7. Task Force on the Low Back Pain Clinical Practice Guidelines. American Osteopathic Association guidelines for osteopathic manipulative treatment (OMT) for patients with low back pain. J Am Osteopath Assoc. 2016;116(8):536-549.
8. Miller MJ, Pak SS, Keller DR, Barnes DE. Evaluation of pragmatic telehealth physical therapy implementation during the COVID-19 pandemic. Phys Ther. 2021;101(1):pzaa193.
9. Liu M, Tong Y, Chai L, et al. Effects of auricular point acupressure on pain relief: a systematic review. Pain Manag Nurs. 2021;22(3):268-280.
10. Crawford C, Boyd C, Paat CF, et al. The impact of massage therapy on function in pain populations — a systematic review and meta-analysis of randomized controlled trials: part I, patients experiencing pain in the general population. Pain Med. 2016;17(7):1353-1375.

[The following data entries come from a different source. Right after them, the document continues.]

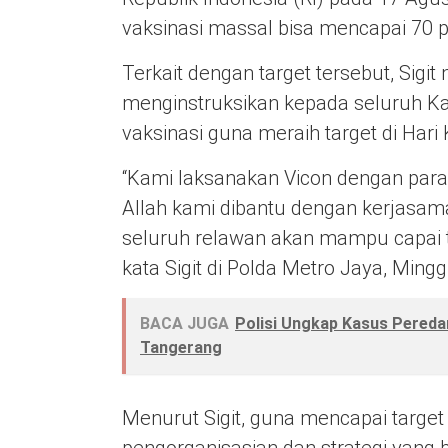
vaksinasi massal bisa mencapai 70 
Terkait dengan target tersebut, Sig
menginstruksikan kepada seluruh Ka
vaksinasi guna meraih target di Hari
“Kami laksanakan Vicon dengan para
Allah kami dibantu dengan kerjasam
seluruh relawan akan mampu capai t
kata Sigit di Polda Metro Jaya, Ming
BACA JUGA
Polisi Ungkap Kasus Pereda
Tangerang
Menurut Sigit, guna mencapai target 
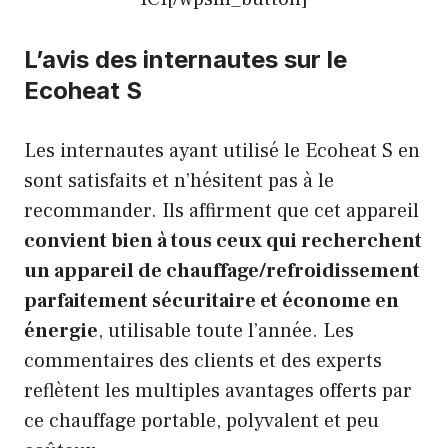
L’avis des internautes sur le
Ecoheat S
Les internautes ayant utilisé le Ecoheat S en
sont satisfaits et n’hésitent pas à le
recommander. Ils affirment que cet appareil
convient bien à tous ceux qui recherchent
un appareil de chauffage/refroidissement
parfaitement sécuritaire et économe en
énergie
, utilisable toute l’année. Les
commentaires des clients et des experts
reflètent les multiples avantages offerts par
ce chauffage portable, polyvalent et peu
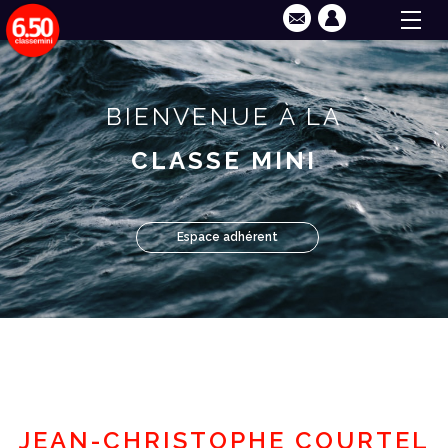
BIENVENUE À LA
CLASSE MINI
Espace adhérent
JEAN-CHRISTOPHE COURTEL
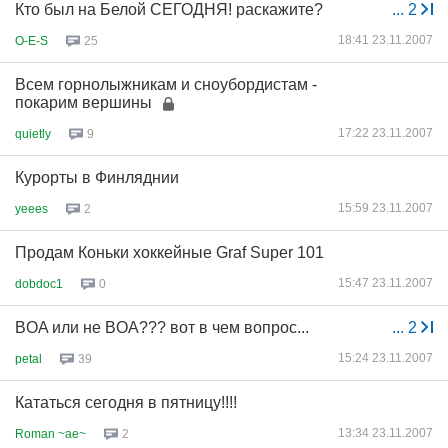
Кто был на Белой СЕГОДНЯ! раскажите?
...
2
18:41 23.11.2007
O-E-S
25
Всем горнолыжникам и сноубордистам -
покарим вершины
17:22 23.11.2007
quietly
9
Курорты в Финляднии
15:59 23.11.2007
yeees
2
Продам Коньки хоккейные Graf Super 101
15:47 23.11.2007
dobdoc1
0
BOA или не BOA??? вот в чем вопрос...
...
2
15:24 23.11.2007
petal
39
Кататься сегодня в пятницу!!!!
13:34 23.11.2007
Roman ~ae~
2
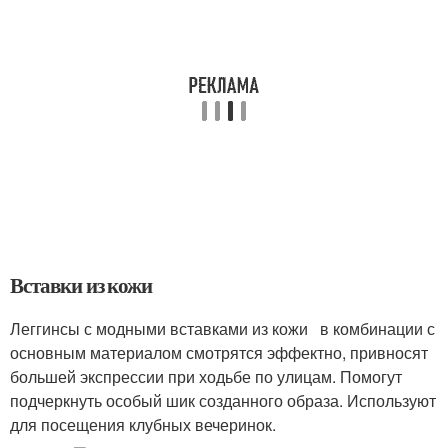
Вставки из кожи
Леггинсы с модными вставками из кожи в комбинации с
основным материалом смотрятся эффектно, привносят
большей экспрессии при ходьбе по улицам. Помогут
подчеркнуть особый шик созданного образа. Используют
для посещения клубных вечеринок.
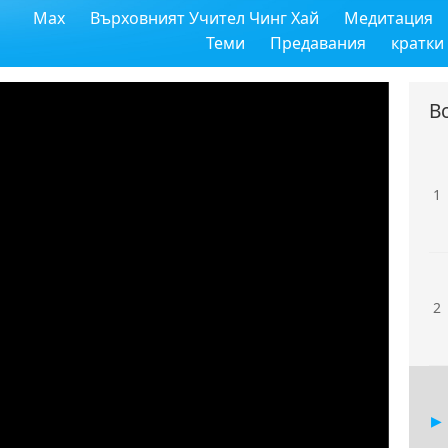
Max
Върховният Учител Чинг Хай
Медитация
Теми
Предавания
кратки
В
1
2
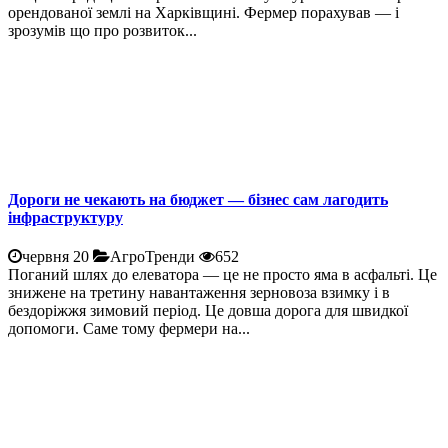
орендованої землі на Харківщині. Фермер порахував — і
зрозумів що про розвиток...
Дороги не чекають на бюджет — бізнес сам лагодить
інфраструктуру
червня 20
АгроТренди
652
Поганий шлях до елеватора — це не просто яма в асфальті. Це
знижене на третину навантаження зерновоза взимку і в
бездоріжжя зимовий період. Це довша дорога для швидкої
допомоги. Саме тому фермери на...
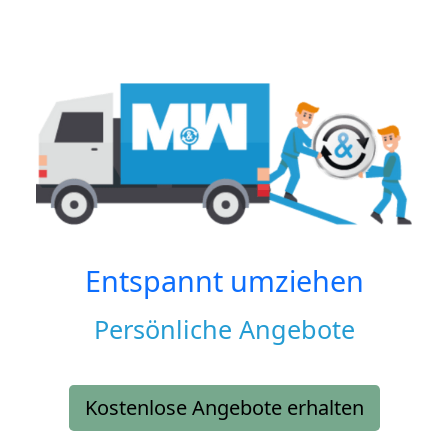
Entspannt umziehen
Persönliche Angebote
Kostenlose Angebote erhalten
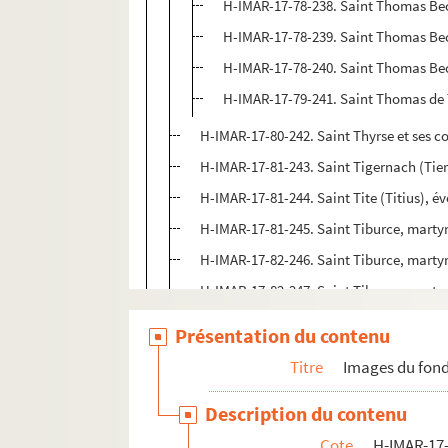
H-IMAR-17-78-238. Saint Thomas Bec
H-IMAR-17-78-239. Saint Thomas Be
H-IMAR-17-78-240. Saint Thomas Bec
H-IMAR-17-79-241. Saint Thomas de T
H-IMAR-17-80-242. Saint Thyrse et ses
H-IMAR-17-81-243. Saint Tigernach (Tier
H-IMAR-17-81-244. Saint Tite (Titius), é
H-IMAR-17-81-245. Saint Tiburce, marty
H-IMAR-17-82-246. Saint Tiburce, marty
H-IMAR-17-82-247. Saint Tiburce, marty
H-IMAR-17-82-248. Saint Timon, évêque 
Présentation du contenu
H-IMAR-17-83-249. Saint Juvence (Juven
Titre
Images du fond
H-IMAR-17-84-250. Saint Turibe ou Thur
Description du contenu
H-IMAR-17-85-251. Saint Turibe, évêque
Cote
H-IMAR-17-
H-IMAR-17-85-252. Saint Turibe, évêque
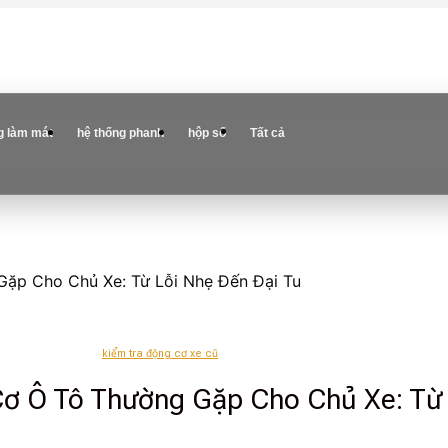
g làm mát
hệ thống phanh
hộp số
Tất cả
Gặp Cho Chủ Xe: Từ Lỗi Nhẹ Đến Đại Tu
kiểm tra động cơ xe cũ
Cơ Ô Tô Thường Gặp Cho Chủ Xe: Từ 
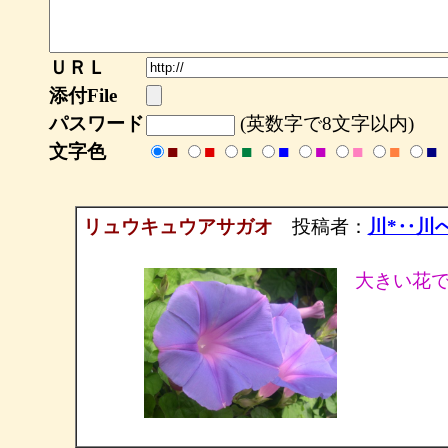
ＵＲＬ
添付File
パスワード
(英数字で8文字以内)
文字色
■
■
■
■
■
■
■
■
リュウキュウアサガオ
投稿者：
川*‥川
大きい花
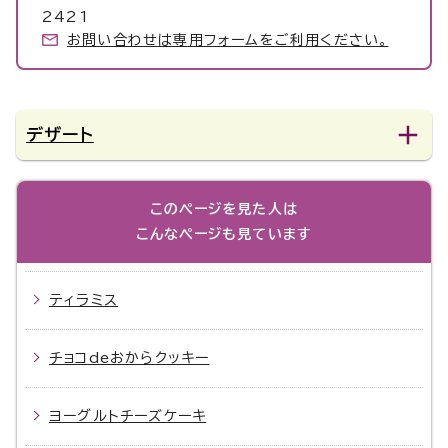
2421
お問い合わせは専用フォームをご利用ください。
デザート
このページを見た人は
こんなページも見ています
ティラミス
チョコdeおからクッキー
ヨーグルトチーズケーキ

11. Li YX, Xiao XL, Zhong DL, et al. Effectiveness and safety of acupuncture for migraine: an overview of systematic reviews. Pain Res Manag. 2020;2020:3825617.
12. Han D, Lu Y, Huang R, et al. Acupuncture for fibromyalgia: a review based on multidimensional evidence. Am J Chin Med. 2023;51(2):249.277.
13. Mu J, Furlan AD, Lam WY, Hsu MY, Ning Z, Lao L. Acupuncture for chronic nonspecific low back pain. Cochrane Database Syst Rev. 2020;12(12):CD013814.